— START TEXT SHOWN —

# How to build a Modular Mausoleum: Part 1



## Devlin2013 (Oct 7, 2013)

In my first tutorial series, I am showing how I build a mausolem for Halloween that can be that can be taken apart and stored in your garage or shed.

Check it out and if you like it, please subscribe!

https://youtu.be/U3A0uo2N7W0


----------



## witchy poo (Jul 24, 2012)

That was a great video. I can't wait to see part two. I have been wanting to try some tomb stones. Can you tell me where to find the hot knife and heat gun?


----------



## Devlin2013 (Oct 7, 2013)

Sorry about that, I should have mentioned it in the video. The heat gun can be purchased at Home Depot or Lowes. Cost can vary depending on which one you buy, but I think this one cost me about $50.00. The hot knife was purchased at Michaels for about $29.00. Mine was in the wood work section. It's actually pretty awesome because it comes with a bunch of screw on attachments that you can use for different projects. It even has a soldering attachment that I have used to make some of my own halloween lights. If you have any other questions, let me know.

— END TEXT SHOWN —
— START DATA SUPPLIED —

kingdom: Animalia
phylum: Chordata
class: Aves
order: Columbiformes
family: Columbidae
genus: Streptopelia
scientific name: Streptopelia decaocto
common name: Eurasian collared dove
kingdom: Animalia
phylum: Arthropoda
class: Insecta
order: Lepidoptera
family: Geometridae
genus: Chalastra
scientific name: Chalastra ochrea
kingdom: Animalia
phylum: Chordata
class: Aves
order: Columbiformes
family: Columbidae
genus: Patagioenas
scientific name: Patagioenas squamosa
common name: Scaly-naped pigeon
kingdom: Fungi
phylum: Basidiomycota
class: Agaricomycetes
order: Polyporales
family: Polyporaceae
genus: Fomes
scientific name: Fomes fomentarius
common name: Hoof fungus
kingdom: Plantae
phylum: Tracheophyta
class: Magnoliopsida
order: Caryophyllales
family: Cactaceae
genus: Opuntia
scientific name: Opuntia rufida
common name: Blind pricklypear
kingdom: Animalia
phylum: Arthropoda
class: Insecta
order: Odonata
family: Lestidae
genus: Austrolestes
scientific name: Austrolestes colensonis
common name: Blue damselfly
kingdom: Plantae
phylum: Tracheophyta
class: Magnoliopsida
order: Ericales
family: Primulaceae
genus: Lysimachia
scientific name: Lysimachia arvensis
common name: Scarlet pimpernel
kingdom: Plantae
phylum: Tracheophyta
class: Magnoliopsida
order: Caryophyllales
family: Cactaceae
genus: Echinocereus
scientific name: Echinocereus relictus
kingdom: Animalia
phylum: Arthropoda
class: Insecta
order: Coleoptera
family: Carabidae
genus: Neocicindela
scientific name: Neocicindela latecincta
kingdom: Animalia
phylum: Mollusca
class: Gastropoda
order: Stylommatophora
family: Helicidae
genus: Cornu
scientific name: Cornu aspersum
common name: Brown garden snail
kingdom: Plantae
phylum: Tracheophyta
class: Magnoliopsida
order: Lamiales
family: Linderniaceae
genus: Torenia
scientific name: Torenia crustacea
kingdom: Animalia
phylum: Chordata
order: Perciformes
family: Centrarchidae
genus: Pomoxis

— END DATA SUPPLIED —

OBJECTIVE 1 ->
In the mausoleum thread, which store sold the hot knife?
OBJECTIVE 2 ->
Name every store mentioned in the mausoleum thread.

SOLUTION 1 ->
Michaels

SOLUTION 2 ->
Home Depot, Lowes, Michaels